All-girls school Santa Maria College in Perth has taken the step of including meditation in its curriculum over the past 18 months in an effort to improve students’ peace of mind and well-being.
Carol Bell, head of senior school, said meditation helped relieve anxieties associated with students’ final years, which are often very busy.
"Particularly in the senior years, we've become more aware of their increase in anxiety and the fact that they are so very busy," Bell told the ABC.
"They are always thinking about what's next, what's in the future or worrying about what's happened in the past.”

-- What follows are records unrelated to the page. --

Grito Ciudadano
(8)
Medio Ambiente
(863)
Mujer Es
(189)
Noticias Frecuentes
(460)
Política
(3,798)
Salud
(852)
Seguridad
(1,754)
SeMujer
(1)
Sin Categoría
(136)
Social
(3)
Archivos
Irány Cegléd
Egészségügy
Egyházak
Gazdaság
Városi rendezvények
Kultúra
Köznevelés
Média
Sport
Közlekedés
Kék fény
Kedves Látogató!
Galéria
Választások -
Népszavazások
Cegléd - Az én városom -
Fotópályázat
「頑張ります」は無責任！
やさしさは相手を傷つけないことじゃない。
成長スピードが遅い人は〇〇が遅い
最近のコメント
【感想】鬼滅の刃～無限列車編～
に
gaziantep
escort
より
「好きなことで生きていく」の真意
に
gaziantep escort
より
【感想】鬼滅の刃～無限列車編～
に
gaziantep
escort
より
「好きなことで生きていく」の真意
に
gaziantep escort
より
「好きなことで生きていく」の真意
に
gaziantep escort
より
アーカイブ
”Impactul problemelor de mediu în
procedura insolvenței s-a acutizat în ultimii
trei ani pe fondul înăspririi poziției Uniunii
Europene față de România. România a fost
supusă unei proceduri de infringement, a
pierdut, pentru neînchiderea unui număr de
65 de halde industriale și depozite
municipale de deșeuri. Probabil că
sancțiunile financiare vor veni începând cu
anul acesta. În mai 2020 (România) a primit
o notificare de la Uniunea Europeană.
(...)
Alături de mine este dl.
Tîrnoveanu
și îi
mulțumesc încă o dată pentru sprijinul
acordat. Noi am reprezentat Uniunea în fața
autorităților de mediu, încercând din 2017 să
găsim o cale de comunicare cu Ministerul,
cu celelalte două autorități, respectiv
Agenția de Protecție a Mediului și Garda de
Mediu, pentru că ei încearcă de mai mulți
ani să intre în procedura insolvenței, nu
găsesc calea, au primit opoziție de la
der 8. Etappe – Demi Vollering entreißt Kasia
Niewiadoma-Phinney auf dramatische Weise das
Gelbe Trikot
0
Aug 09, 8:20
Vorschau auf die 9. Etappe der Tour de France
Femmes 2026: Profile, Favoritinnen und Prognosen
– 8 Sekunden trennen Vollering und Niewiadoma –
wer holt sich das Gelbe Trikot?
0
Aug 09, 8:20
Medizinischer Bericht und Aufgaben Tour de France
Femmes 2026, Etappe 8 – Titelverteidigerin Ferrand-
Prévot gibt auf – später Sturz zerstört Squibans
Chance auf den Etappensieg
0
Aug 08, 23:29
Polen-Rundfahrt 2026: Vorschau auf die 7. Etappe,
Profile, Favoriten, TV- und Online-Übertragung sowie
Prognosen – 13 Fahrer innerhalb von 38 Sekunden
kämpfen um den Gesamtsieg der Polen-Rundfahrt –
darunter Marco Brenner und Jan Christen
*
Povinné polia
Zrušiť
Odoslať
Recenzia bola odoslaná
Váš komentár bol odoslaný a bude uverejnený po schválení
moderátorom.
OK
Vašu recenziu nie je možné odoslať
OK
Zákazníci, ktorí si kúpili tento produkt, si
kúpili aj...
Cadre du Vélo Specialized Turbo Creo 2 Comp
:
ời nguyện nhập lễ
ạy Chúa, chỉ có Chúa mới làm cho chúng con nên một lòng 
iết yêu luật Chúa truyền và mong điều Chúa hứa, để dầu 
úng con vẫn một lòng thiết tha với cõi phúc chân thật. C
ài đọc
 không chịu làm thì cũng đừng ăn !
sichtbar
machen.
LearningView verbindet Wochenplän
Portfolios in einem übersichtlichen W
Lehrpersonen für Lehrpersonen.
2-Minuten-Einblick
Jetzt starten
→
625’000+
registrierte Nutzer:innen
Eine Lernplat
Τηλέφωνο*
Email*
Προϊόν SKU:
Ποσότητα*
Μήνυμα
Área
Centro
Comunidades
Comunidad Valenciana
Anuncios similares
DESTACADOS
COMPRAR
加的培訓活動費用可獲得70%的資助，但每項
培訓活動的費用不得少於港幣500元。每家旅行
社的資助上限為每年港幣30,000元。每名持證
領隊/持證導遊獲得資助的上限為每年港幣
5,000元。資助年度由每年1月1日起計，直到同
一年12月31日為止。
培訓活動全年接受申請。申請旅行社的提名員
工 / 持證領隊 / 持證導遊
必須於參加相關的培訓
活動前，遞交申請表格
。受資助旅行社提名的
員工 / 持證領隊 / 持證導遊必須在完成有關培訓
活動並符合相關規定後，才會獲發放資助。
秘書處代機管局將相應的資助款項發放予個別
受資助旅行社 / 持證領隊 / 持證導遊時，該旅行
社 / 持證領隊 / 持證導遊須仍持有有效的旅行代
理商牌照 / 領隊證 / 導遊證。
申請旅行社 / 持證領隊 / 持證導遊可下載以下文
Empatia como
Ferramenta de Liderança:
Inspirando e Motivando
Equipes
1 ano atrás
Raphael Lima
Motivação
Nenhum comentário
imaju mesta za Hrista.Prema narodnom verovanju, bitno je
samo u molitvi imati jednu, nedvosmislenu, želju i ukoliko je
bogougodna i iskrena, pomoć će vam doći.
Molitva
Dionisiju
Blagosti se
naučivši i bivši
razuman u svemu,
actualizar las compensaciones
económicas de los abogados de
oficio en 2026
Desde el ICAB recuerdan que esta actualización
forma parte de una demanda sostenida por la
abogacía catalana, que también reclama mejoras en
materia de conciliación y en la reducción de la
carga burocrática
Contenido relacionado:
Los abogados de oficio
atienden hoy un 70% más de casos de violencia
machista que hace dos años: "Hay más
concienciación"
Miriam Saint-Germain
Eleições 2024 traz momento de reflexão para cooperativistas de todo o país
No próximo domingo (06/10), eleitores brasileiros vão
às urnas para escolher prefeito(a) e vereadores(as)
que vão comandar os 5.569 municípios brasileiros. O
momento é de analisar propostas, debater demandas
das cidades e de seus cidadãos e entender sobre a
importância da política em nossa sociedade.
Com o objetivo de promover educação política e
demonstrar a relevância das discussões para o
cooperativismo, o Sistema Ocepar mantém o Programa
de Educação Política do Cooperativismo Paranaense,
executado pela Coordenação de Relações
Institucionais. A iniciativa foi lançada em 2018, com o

Bell, who is a devotee of the practice, added that meditation was also a practical way of introducing a skill set that allowed the girls to “unplug”.
Overseas research has showed meditation can enhance the concentration and focus of those who practice it.
Bell said she has noticed a difference in her students’ peace of mind since introducing the practice.
"We've certainly noticed the difference coming into exams and heavy assessment schedules that the girls are facing those a bit more relaxed," Bell said.
"I'm not seeing girls having meltdowns or in tears because they can't cope.
"There is very much a 'we can do it' attitude."
Another school harnessing the benefits of meditation is Sydney’s John Colet school, where students are given time to sit still in their chairs and think about the next educational activity they are transitioning into.
“We see that this habit of pausing in the gaps as well as doing formal meditation leads to them being able to do tasks in a still but alert state,” Gilbert Mane, the school’s former principal, told Dr Adam Fraser, a leading voice in productivity and well-being.
“Our vision for the children is to have them totally immersed and present in life.”